Every entry below should be restated word for word, except for its images.

■ **Extracted entries**
────────────────
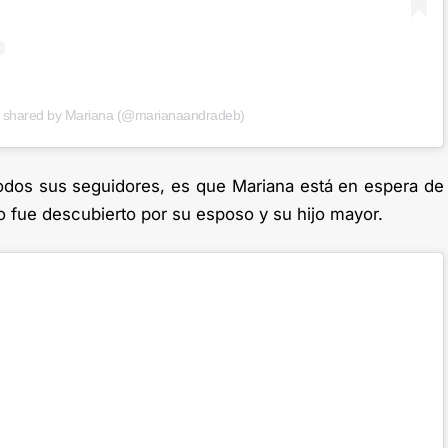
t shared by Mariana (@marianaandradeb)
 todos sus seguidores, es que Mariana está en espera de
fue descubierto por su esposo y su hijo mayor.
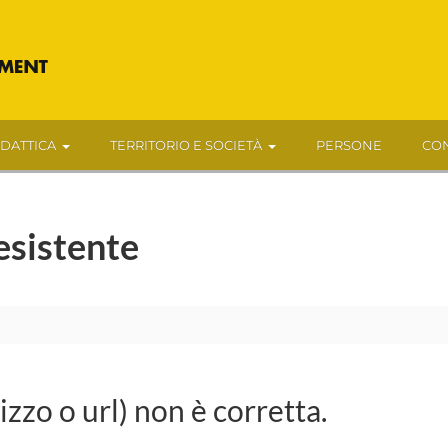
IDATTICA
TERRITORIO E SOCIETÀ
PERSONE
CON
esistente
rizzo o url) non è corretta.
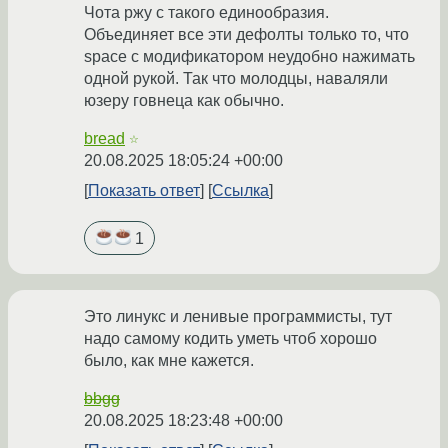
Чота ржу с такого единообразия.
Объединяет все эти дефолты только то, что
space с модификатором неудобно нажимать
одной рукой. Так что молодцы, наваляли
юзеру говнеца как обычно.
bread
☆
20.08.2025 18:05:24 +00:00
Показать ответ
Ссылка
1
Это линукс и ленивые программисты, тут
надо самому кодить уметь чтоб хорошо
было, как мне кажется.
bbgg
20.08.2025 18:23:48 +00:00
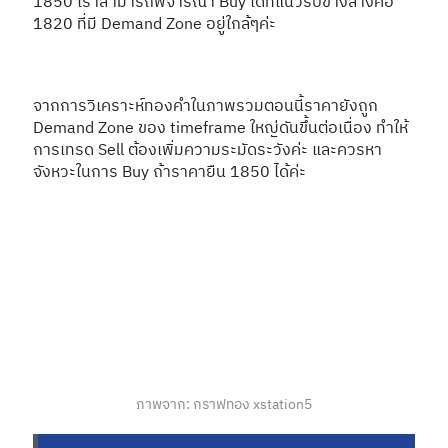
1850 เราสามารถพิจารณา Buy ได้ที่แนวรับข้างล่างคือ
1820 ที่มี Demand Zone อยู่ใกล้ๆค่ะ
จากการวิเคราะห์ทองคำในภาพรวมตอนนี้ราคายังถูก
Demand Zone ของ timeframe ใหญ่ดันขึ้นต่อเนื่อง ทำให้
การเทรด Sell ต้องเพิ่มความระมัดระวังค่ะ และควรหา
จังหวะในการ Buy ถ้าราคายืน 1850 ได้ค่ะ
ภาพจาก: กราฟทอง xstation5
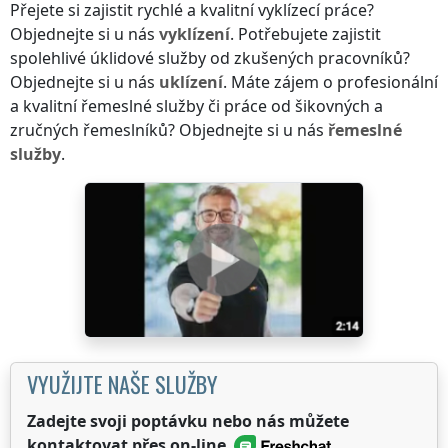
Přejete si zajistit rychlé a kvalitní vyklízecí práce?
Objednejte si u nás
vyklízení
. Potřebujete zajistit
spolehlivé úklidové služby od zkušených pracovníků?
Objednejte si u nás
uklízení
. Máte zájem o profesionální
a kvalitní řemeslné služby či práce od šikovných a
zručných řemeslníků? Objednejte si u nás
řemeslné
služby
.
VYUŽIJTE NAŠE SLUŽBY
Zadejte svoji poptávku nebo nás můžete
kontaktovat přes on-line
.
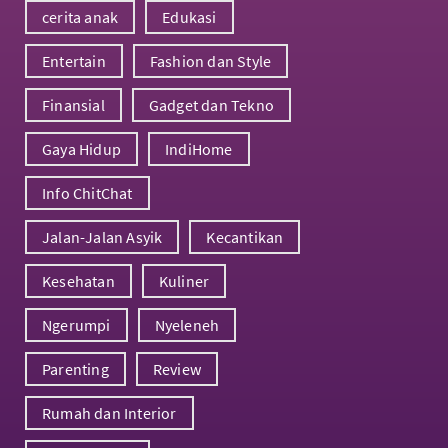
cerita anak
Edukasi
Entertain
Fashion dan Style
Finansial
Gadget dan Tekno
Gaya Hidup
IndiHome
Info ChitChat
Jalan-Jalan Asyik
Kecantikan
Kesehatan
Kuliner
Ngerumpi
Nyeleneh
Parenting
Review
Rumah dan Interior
────────────────
■ **Exercise output**
t shared by Mariana (@marianaandradeb)
 todos sus seguidores, es que Mariana está en espera de
fue descubierto por su esposo y su hijo mayor.
IDATTICA
TERRITORIO E SOCIETÀ
PERSONE
CON
esistente
rizzo o url) non è corretta.
Чота ржу с такого единообразия.
Объединяет все эти дефолты только то, что
space с модификатором неудобно нажимать
одной рукой. Так что молодцы, наваляли
юзеру говнеца как обычно.
bread
☆
20.08.2025 18:05:24 +00:00
Показать ответ
Ссылка
1
Это линукс и ленивые программисты, тут
надо самому кодить уметь чтоб хорошо
было, как мне кажется.
bbgg
20.08.2025 18:23:48 +00:00
1850 เราสามารถพิจารณา Buy ได้ที่แนวรับข้างล่างคือ
1820 ที่มี Demand Zone อยู่ใกล้ๆค่ะ
จากการวิเคราะห์ทองคำในภาพรวมตอนนี้ราคายังถูก
Demand Zone ของ timeframe ใหญ่ดันขึ้นต่อเนื่อง ทำให้
การเทรด Sell ต้องเพิ่มความระมัดระวังค่ะ และควรหา
จังหวะในการ Buy ถ้าราคายืน 1850 ได้ค่ะ
ภาพจาก: กราฟทอง xstation5
Přejete si zajistit rychlé a kvalitní vyklízecí práce?
Objednejte si u nás
vyklízení
. Potřebujete zajistit
spolehlivé úklidové služby od zkušených pracovníků?
Objednejte si u nás
uklízení
. Máte zájem o profesionální
a kvalitní řemeslné služby či práce od šikovných a
zručných řemeslníků? Objednejte si u nás
řemeslné
služby
.
VYUŽIJTE NAŠE SLUŽBY
Zadejte svoji poptávku nebo nás můžete
kontaktovat přes on-line
.
cerita anak
Edukasi
Entertain
Fashion dan Style
Finansial
Gadget dan Tekno
Gaya Hidup
IndiHome
Info ChitChat
Jalan-Jalan Asyik
Kecantikan
Kesehatan
Kuliner
Ngerumpi
Nyeleneh
Parenting
Review
Rumah dan Interior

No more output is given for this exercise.